TASK PROMPT: Your task is to retype, exactly and with nothing else, every line from the one containing "nose: (509, 183)" to the end of the listing.

▼▼▼

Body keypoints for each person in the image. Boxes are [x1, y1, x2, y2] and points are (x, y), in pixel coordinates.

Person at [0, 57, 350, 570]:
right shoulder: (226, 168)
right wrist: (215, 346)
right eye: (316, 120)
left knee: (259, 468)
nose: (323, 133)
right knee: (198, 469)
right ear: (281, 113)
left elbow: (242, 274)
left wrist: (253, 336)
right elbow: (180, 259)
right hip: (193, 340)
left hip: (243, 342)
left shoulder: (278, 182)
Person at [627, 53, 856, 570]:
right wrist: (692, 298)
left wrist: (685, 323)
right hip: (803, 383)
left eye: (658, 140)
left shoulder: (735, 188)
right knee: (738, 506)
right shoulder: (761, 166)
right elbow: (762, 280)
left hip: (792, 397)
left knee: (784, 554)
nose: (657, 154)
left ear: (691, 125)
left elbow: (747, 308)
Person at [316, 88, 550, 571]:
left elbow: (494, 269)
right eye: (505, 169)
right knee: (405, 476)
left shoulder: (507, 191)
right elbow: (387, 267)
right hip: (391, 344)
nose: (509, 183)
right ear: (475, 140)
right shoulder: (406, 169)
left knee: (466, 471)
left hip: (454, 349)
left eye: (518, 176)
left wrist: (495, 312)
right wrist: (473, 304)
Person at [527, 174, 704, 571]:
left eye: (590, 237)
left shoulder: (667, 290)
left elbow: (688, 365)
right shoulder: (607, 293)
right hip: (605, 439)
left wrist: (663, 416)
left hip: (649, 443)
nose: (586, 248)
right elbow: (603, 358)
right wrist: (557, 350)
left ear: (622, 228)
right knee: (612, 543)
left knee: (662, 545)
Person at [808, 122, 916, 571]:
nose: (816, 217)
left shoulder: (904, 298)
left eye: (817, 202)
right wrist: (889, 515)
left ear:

▲▲▲

ANSWER FOR THE TASK:
nose: (509, 183)
right ear: (475, 140)
right shoulder: (406, 169)
left knee: (466, 471)
left hip: (454, 349)
left eye: (518, 176)
left wrist: (495, 312)
right wrist: (473, 304)
Person at [527, 174, 704, 571]:
left eye: (590, 237)
left shoulder: (667, 290)
left elbow: (688, 365)
right shoulder: (607, 293)
right hip: (605, 439)
left wrist: (663, 416)
left hip: (649, 443)
nose: (586, 248)
right elbow: (603, 358)
right wrist: (557, 350)
left ear: (622, 228)
right knee: (612, 543)
left knee: (662, 545)
Person at [808, 122, 916, 571]:
nose: (816, 217)
left shoulder: (904, 298)
left eye: (817, 202)
right wrist: (889, 515)
left ear:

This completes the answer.